Define a finite sample gradient:
$$
\nabla_\theta \hat{L_n}[\theta] = \frac{1}{n} \sum^n_{i=1} \nabla_\theta f_\theta(x_i) - \frac{1}{n} \sum^n_{i=1} \nabla_\theta f_\theta(\bar{x_i})
$$
- $x_1, …. x_n \sim \mathbb{D}$, come from finite true data set
- $\bar{x_1}, …. \bar{x_n} \sim P_\theta(.)$, come from model
Sampling from $P_\theta(.)$
How does one draw samples from $P_\theta(.)$?
If $X$ is discrate, this is trivral.
Compute $P_\theta(1), …., P_\theta(n)$
Sample weighted dist ${P_\theta(i)}^n_{i=1}$
If $X=\mathbb{R}^d$, then what?
use Langevin sample
Langevin sample
Construct a process ${Z_t}^T_{t=0}$
$$
Z_{t+1} = Z_t + \eta \nabla_x log p_\theta(Z_t) + \sqrt{2\eta} \cdot W_t
$$
- $W_t \sim N(0, \mathbb{R}^d)$, which is a random gaussion vector
- $\eta \gt 0$, is the step size
- $Z_0 = 0$, whatever
$log p_\theta(x) = f_\theta(x)-logZ[\theta]$
If we want to compute $\nabla_x log p_\theta(x)$
remeber that $logZ[\theta]$ is not dependent on $x$
Thus,
$\nabla_x log p_\theta(x) = \nabla_x f_\theta(x)$
output: $Z_t$
calculate for Discrate EBMs
$X = [m]$
$P_\theta(x=i) \propto exp(\theta_t)$, $i \leftarrow [m]$.
$$
P_\theta(x=i) = \frac{exp(\theta_i)}{\sum^m_{j=1} exp(\theta_j)}
$$
why brother?

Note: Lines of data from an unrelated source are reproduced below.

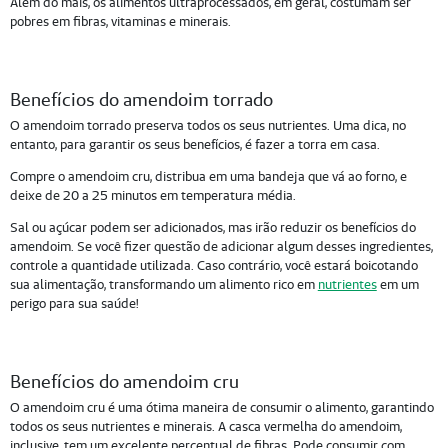
Além do mais, os alimentos ultraprocessados, em geral, costumam ser
pobres em fibras, vitaminas e minerais.
Benefícios do amendoim torrado
O amendoim torrado preserva todos os seus nutrientes. Uma dica, no
entanto, para garantir os seus benefícios, é fazer a torra em casa.
Compre o amendoim cru, distribua em uma bandeja que vá ao forno, e
deixe de 20 a 25 minutos em temperatura média.
Sal ou açúcar podem ser adicionados, mas irão reduzir os benefícios do
amendoim. Se você fizer questão de adicionar algum desses ingredientes,
controle a quantidade utilizada. Caso contrário, você estará boicotando
sua alimentação, transformando um alimento rico em
nutrientes
em um
perigo para sua saúde!
Benefícios do amendoim cru
O amendoim cru é uma ótima maneira de consumir o alimento, garantindo
todos os seus nutrientes e minerais. A casca vermelha do amendoim,
inclusive, tem um excelente percentual de fibras. Pode consumir com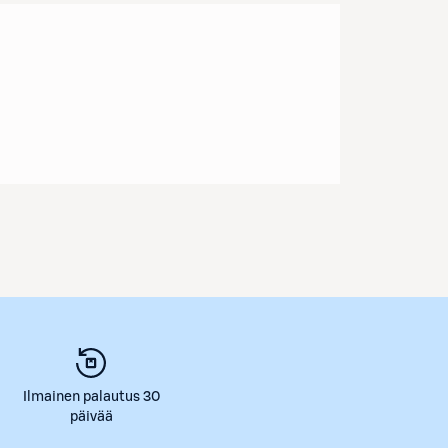
Ilmainen palautus 30
päivää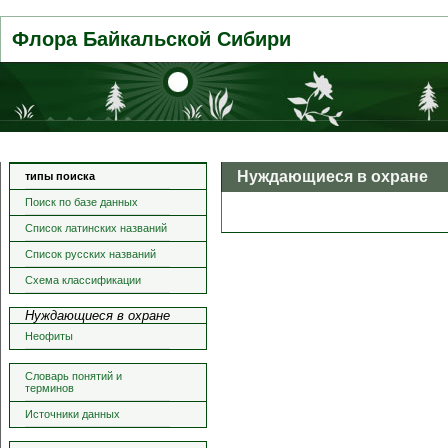
Флора Байкальской Сибири
Нуждающиеся в охране
типы поиска
Поиск по базе данных
Список латинских названий
Список русских названий
Схема классификации
Нуждающиеся в охране
Неофиты
Словарь понятий и
терминов
Источники данных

Let’s just parameterize $P_\theta(x=i) = p_i$
- $\sum^m_{i=1} p_i = 1$
- $_i \geq 0$, $\forall i \in [m]$
Computing Gradient $\nabla_\theta L[\theta]$ under discrate EBMs:
$$
\nabla_\theta L[\theta] = p_*-p_\theta
$$
- $p_*$ is the true dist, $p_* \in \mathbb{R}^m$
- $p_\theta \in \mathbb{R}^m$, which $P_\theta(x=i) = \frac{exp(\theta_i)}{\sum^m_{j=1} exp(\theta_j)}$
look at Gradient ascent:
$\theta_{t+1} = \theta_t + \eta \nabla_\theta L[\theta_t]$
$$
P_{\theta_{t+1}}(i) = \frac{P_{\theta_t}(i) \cdot exp(\eta \nabla_t(i))}{\sum^m_{j=1}P_{\theta_t}(i) \cdot exp(\eta \nabla_t(i))}
$$
$\nabla_t = P_*-P_\theta$
Now go to calculate:
$$
\begin{aligned}
\nabla_\theta L[\theta] &= \underset{x \sim P_{true}}{\mathbb{E}}[\nabla_\theta f_\theta(x)] - \underset{x \sim P_\theta}{\mathbb{E}}[\nabla_\theta f_\theta(x)]\\
&=\underset{i \sim P_*}{\mathbb{E}}[e_i]\\
&=P_i
\end{aligned}
$$
- $P_\theta(i) \propto exp(\theta_i)$
- $\nabla f_\theta(x=i) = \nabla_\theta \theta_i = e_i$
Calculate for EBMs on Gaussion
Assume that $P_{true} = N(\mu, I)$
$P_{true} = \frac{exp(f_\theta(x))}{Z[\theta]}$
$f_\theta(x) = -\frac{1}{2} |X-\mu|^2$
$\theta = \mu$ recovers $P_{true}$
$F={f_\theta(x) = -\frac{1}{2} |X-\mu|^2 | \theta \in \mathbb{R}^d}$
$\nabla_\theta f_\theta(x) = x-\theta$
Now go to calculate:
$$
\begin{aligned}
\nabla_\theta L[\theta] &= \underset{x \sim P_{true}}{\mathbb{E}}[\nabla_\theta f_\theta(x)] - \underset{x \sim P_\theta}{\mathbb{E}}[\nabla_\theta f_\theta(x)]\\
& = \underset{x \sim P_{true}}{\mathbb{E}}[x-\theta]-\underset{x \sim P_\theta}{\mathbb{E}}[x-\theta]\\
&=\mu - \theta
\end{aligned}
$$
- The second term is zero?